Cutting disability benefits will not solve labour shortages in Britain
- There is nothing currently stopping those who can and want to engage in paid employment from doing so while also remaining eligible for the Limited Capability for Work and Work Related Activity (LCWRA) component of Universal Credit. Many claimants simply cannot do this because of the amount of pain, distress and/or fatigue they live with and/or volume of time spent attending medical appointments and engaging in treatment/therapy and/or volume of time that basic daily living tasks such as getting washed and dressed require due to the level of our support needs and severity of our disablement.
- Deaf and Disabled people do not choose a life out of paid employment reliant on social security for fun. Many more people should be found unfit for work than currently are. Even if you receive both out of work disability benefits and the higher rates of both the mobility and care components of PIP this is just 60% of the Minimum Income Standard required for a decent standard of living.

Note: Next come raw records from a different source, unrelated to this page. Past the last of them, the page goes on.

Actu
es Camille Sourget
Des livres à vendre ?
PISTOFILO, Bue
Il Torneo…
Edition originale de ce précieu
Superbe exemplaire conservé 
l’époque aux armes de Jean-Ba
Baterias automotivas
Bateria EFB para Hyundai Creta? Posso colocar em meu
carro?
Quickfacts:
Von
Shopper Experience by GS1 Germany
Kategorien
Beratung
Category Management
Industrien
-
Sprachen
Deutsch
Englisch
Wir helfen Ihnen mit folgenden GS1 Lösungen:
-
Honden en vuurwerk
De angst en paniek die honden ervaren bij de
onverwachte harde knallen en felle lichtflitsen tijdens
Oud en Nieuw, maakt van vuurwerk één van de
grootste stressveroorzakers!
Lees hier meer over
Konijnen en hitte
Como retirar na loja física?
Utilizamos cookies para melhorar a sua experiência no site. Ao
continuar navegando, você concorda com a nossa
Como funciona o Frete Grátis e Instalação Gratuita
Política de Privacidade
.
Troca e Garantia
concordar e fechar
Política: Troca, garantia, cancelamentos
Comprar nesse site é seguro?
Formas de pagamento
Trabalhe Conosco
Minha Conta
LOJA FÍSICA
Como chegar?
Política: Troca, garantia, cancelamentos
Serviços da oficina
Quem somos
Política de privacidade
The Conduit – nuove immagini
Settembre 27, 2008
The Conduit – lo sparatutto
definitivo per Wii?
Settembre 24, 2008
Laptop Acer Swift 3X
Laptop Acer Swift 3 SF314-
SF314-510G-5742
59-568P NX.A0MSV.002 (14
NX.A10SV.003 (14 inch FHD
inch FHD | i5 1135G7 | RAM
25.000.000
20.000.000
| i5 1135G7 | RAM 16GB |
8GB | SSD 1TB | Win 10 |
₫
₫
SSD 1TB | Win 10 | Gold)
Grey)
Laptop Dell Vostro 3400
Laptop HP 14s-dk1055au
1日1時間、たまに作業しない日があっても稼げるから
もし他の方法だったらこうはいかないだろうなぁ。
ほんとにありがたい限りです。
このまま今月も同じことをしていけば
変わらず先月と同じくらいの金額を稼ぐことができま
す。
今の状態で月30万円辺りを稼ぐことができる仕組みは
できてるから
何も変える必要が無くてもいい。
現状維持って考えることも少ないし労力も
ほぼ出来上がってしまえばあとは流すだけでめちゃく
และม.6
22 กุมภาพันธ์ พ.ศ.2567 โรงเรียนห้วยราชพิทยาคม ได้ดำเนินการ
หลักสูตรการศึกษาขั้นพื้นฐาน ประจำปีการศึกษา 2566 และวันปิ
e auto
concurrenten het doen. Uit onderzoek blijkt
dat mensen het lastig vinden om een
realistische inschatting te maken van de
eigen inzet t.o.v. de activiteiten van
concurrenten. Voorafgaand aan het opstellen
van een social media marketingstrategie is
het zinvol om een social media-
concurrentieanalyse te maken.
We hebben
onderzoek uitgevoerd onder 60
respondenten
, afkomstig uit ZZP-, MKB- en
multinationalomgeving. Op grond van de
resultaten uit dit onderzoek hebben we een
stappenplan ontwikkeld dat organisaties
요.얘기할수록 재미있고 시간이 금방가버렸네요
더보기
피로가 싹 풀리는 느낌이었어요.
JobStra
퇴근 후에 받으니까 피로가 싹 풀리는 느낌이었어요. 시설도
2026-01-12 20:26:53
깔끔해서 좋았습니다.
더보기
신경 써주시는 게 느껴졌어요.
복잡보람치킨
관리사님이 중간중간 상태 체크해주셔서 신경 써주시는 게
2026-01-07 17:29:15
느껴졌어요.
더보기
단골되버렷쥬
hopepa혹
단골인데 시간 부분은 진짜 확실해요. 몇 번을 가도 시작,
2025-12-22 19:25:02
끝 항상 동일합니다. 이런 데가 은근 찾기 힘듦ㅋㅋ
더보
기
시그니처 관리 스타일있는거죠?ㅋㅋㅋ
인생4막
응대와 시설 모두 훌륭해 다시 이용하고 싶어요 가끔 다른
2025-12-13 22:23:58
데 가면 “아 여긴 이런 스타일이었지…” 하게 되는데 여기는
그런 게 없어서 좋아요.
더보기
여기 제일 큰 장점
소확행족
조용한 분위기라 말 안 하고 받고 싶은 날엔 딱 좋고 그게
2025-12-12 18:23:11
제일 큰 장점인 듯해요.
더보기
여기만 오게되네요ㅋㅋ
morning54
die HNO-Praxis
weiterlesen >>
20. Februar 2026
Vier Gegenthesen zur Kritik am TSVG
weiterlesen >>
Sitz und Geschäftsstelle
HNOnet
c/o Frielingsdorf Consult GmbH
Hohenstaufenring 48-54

- Labour has intensified significantly over the past few decades, increasing the barriers that we face to getting and staying in paid work. For example, whereas once it was traditional for South Londoners to spend Summer holidays hop-picking in Kent, now farmers have picking targets that need to be met in order to stay profitable, leading to the number of farm workers seeking help with dismissal after travelling to work in British fields and orchards soaring. Professions that may only pay minimum wage nevertheless require considerable energy and skill, for example social care work. One of the reasons for rising disability prevalence among working age adults is because increasing numbers of us no longer fit within intensifying and worsening workplace conditions.
- Measures to review and make changes to the Access to Work government disability employment programme outlined in the Green paper do not include addressing current problems with the scheme. As of the end of 2024, there were a reported 55,500 unresolved cases. Anecdotally, many Deaf and Disabled people have lost employment or are owed significant, unsustainable sums of money due to delays.
- Working From Home (WFH) has not increased the employment chances of Deaf and Disabled people. We are no more likely to have benefited from it than non-Disabled people despite our greater need for it. This is because jobs that can be done remotely are more likely to be managerial and to require higher levels of education and therefore to be out of the reach of many Deaf and Disabled people due to the barriers we face in multiple areas of our lives.
- Deaf and Disabled workers have not benefited from advances in flexible working. Research has shown that workers with childcare responsibilities have been the beneficiaries and Flex Plus working is only rarely available.
- There are very few available jobs that meet the accessibility needs of Deaf and Disabled workers. Journalist Rachel Charlton-Dailey found that out of 27,467 jobs on the DWP Find a Job site, only eight were fully remote, Disability Confident and part time.
Cuts to disability benefits will cost the economy more in the long-term
- Poverty costs money. In 2016 the Joseph Rowntree Foundation estimated that poverty costs the economy £78 billion per year and that £1 in every £5 spent on public services went towards mitigating the harms caused by poverty.
- Cuts will cause substantial additional pressures on the NHS, mental health services, and social care services and will lead to an increase in survival crime.
- Disability benefit cuts will also push up child poverty rates. 870,000 children live in families who receive PIP with 290,000 of these children already in poverty.